Gloria thought she had gotten off easy this October. Sure, she had received a handwritten letter just last week—still firmly October—that informed her that her Great Aunt Patti had unfortunately passed away. Since she didn’t know she’d had a Great Aunt Patti, she wasn’t as sad as she probably should’ve been. It sucked, no doubt, but after burying Nana last year, she was more upset that she’d had one last relative out there that she didn’t know about—and now she didn’t even have that.
The letter did have some good news in it. As Patricia Hammond’s last of kin, everything she owned went to Gloria. So long as she was willing to come to a small town in the middle of nowhere to hear the will being read, it was all hers.
Except now, before she could find out what her mysterious great aunt left her, she was about to have a heart attack and keel over herself.
Of course she was.
Because it was October.
All this occurred to her in the split second when she got a good look at the creature that had run straight into her path before she let loose an ear-piercing screech and reacted.

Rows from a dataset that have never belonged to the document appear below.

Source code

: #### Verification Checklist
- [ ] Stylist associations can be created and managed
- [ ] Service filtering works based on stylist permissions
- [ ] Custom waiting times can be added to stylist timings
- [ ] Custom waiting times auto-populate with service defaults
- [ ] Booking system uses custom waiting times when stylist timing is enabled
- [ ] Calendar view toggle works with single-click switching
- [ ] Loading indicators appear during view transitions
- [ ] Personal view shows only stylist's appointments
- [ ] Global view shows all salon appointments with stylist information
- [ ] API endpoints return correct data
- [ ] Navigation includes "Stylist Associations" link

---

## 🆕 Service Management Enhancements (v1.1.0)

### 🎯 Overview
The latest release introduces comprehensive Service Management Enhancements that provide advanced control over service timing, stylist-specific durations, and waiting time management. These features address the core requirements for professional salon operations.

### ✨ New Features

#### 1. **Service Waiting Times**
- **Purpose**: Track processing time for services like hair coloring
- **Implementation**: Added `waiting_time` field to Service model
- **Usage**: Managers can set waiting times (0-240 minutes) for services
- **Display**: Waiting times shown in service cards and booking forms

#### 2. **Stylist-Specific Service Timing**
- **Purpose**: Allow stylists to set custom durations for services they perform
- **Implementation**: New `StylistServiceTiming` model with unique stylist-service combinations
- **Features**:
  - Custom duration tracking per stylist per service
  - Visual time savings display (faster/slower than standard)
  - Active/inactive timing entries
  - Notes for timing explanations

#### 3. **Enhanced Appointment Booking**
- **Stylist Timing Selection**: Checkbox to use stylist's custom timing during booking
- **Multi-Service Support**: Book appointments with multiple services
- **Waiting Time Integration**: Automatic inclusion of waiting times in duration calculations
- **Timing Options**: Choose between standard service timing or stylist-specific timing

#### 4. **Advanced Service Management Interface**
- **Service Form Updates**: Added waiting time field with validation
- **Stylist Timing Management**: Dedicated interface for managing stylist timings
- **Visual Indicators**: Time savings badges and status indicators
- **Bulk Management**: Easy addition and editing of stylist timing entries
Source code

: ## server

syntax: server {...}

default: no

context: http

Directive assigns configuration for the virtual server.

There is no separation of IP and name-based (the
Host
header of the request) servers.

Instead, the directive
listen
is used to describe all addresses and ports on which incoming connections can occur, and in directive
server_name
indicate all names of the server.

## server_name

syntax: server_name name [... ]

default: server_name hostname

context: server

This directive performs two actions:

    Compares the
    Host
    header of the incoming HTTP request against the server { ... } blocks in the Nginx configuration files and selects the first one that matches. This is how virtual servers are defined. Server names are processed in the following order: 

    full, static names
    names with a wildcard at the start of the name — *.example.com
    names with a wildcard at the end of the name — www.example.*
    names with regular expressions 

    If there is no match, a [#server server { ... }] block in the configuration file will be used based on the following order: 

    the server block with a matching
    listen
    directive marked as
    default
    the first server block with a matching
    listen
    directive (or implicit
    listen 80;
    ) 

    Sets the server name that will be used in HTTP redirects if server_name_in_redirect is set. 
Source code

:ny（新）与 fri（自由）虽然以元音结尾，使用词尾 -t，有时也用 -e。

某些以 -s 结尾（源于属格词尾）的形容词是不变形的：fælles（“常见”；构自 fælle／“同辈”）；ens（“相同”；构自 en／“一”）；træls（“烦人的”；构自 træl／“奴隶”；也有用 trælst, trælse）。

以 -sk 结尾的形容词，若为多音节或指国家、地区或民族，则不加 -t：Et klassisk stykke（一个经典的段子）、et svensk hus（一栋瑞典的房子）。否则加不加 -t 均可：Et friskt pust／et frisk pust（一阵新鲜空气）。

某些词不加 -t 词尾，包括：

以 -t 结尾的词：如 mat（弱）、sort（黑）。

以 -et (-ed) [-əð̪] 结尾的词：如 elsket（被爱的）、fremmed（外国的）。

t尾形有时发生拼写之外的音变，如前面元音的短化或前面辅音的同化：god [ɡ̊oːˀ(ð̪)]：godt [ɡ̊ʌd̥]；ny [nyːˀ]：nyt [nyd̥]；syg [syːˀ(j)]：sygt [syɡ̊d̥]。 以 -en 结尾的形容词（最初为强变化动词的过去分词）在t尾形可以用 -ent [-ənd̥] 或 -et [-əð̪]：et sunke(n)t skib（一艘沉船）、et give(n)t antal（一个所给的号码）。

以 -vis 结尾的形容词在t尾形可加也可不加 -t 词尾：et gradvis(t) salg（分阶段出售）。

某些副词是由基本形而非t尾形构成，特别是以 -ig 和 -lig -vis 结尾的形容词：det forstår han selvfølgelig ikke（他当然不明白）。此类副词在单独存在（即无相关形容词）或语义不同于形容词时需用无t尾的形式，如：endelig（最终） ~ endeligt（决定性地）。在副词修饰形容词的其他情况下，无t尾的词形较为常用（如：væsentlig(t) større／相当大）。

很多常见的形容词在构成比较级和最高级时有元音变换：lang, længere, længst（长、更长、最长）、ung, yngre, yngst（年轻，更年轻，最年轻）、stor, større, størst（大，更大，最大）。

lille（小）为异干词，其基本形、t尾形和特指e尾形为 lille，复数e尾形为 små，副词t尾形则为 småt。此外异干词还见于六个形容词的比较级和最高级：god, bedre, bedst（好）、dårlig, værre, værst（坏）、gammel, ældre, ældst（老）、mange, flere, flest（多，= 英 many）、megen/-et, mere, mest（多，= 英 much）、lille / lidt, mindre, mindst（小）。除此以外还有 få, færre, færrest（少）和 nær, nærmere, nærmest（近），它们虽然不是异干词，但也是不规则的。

As she jerked her steering wheel, desperate to avoid the… the thing that just popped out of the trees to the right of her, she was sure of it. October, with its bad news, its scattered leaves, and its Halloween could disappear and she’d be a-okay with it.
Her frightened scream echoed in the confines of her small car. She slammed her foot on the brakes, something in the engine seizing as she tried to stop and go and get away all at the same time.
Throat raw from her shriek, Gloria clenched her mouth shut as soon as the car jerked to a sudden stop. Her fingers were clamped so tightly to her steering wheel, it felt like the tips were glued to the fuzzy pink steering wheel cover.
Her heart beat triple-time in her chest, eyes searching for whatever it was that she almost slammed into.
Where was it?
There—
The creature ran around the front of her car, hands raised. And it was a creature. A monster. Whatever. With bumpy orange skin, wide green eyes, and a black smile, the thing was as horrible at second glance as she first thought.
As it dashed over to her driver’s side, the creature tore off its face.